» WORK INSTRUCTIONS
Copy out the part of the theater review between "There are some" and "from the gallows.", inclusive, word for word.

» READING PASSAGE
▼

That is just what we get. Caird's production plunges us with relish into 18th-century London. Kendra Ullyart's busy warren of a set, composed of crazily tilting wooden walkways, ladders, ropes and dark holes, seethes with bodies at the snap of the beggar poet's fingers. The crowd is choreographed so that the whole set seems to creep with life. Throughout, the beggars linger in the crannies, providing entertaining 'off-stage' business on one level, serving as a reminder, on another, that solitude and space were rare commodities in the 18th-century London underworld.

There are some witty, hugely entertaining scenes: a luridly lit highway robbery is staged with great vigour and a couple of chairs; Macheath's evening with the local whores veers towards pantomime when one turns out to be played by an immense and humourless male beggar, and there's a false ending, when the poet is forced, to his chagrin, to bring Macheath back from the gallows.

The music is deftly arranged by Ilona Sekacz to combine authentic and modern instruments, and often sweetly sung (particularly Macheath and Polly's haunting love song 'Over the Hills and Far Away'), and the production is propelled forwards restlessly - every character seems eager to pack in as much as possible before death. This is particularly true of David Burt's dashing, energetic Macheath - a charming rogue in a hurry.

▲

» INFORMATION SUPPLIED

▼

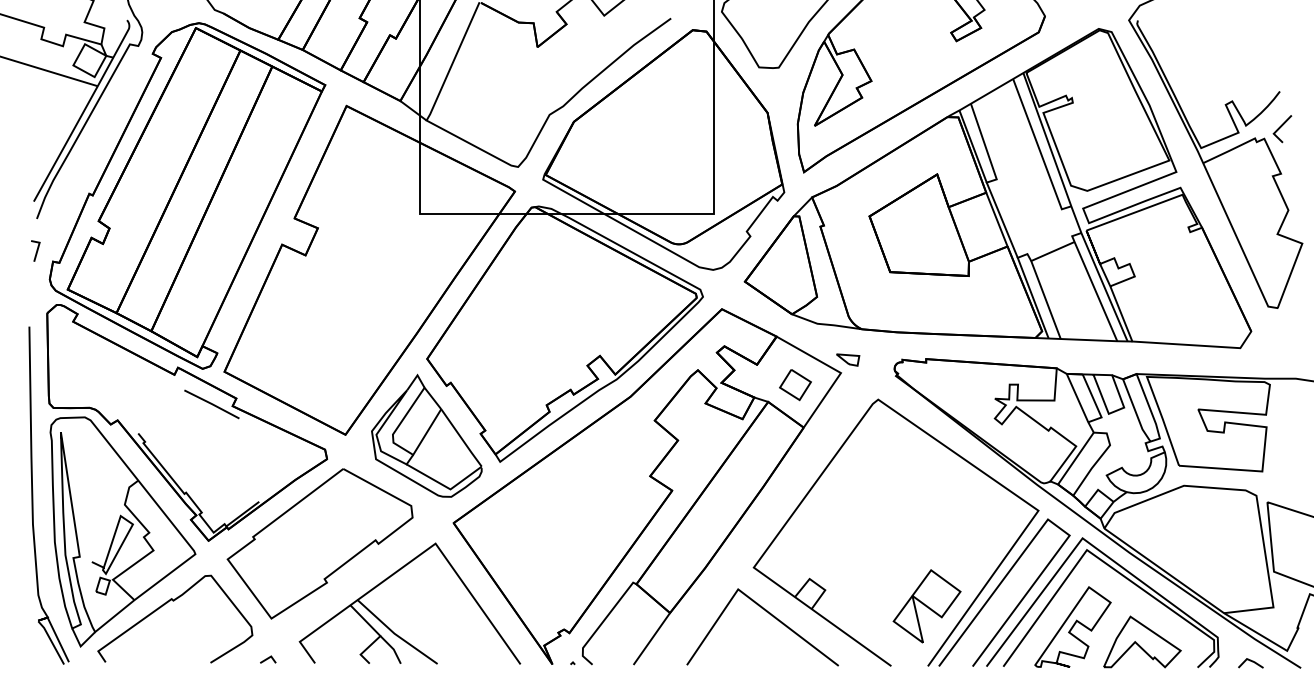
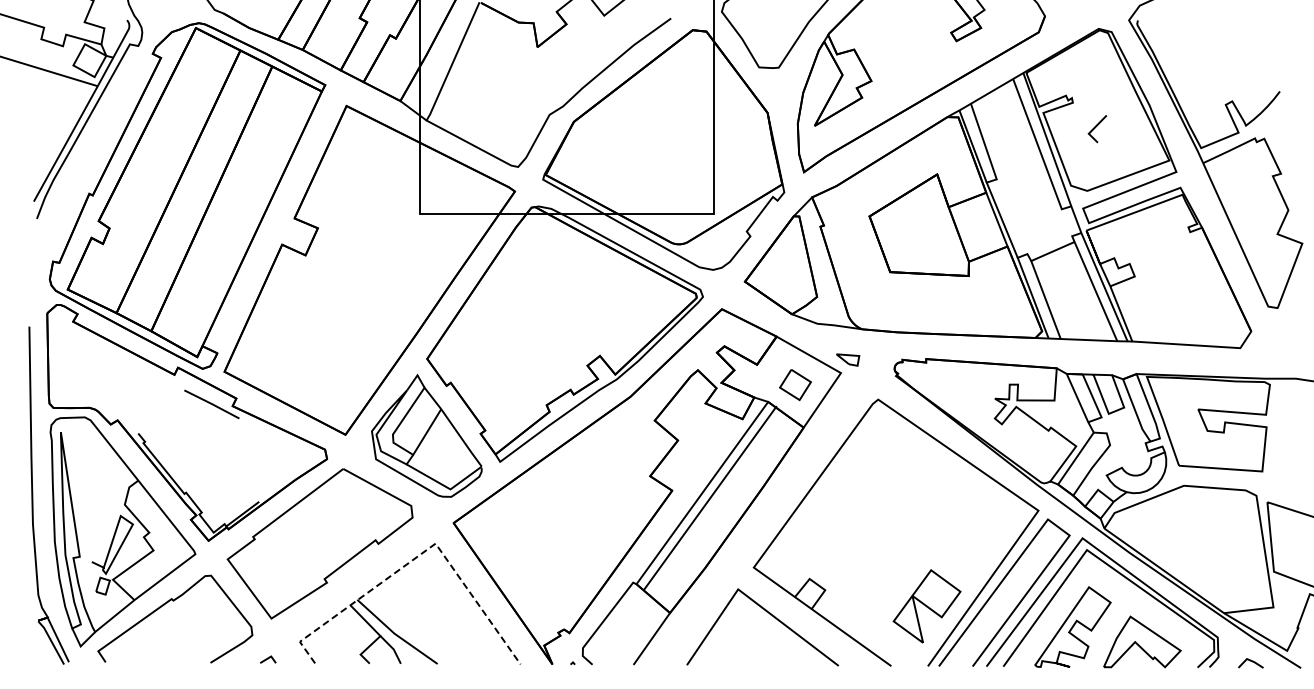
line at (1281, 127) position: (1281, 127) -> (1096, 127)
line at (36, 250): present -> none
line at (702, 492) position: (702, 492) -> (710, 497)
line at (417, 557): solid -> dashed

▲

» ANSWER TO THIS EXERCISE
There are some witty, hugely entertaining scenes: a luridly lit highway robbery is staged with great vigour and a couple of chairs; Macheath's evening with the local whores veers towards pantomime when one turns out to be played by an immense and humourless male beggar, and there's a false ending, when the poet is forced, to his chagrin, to bring Macheath back from the gallows.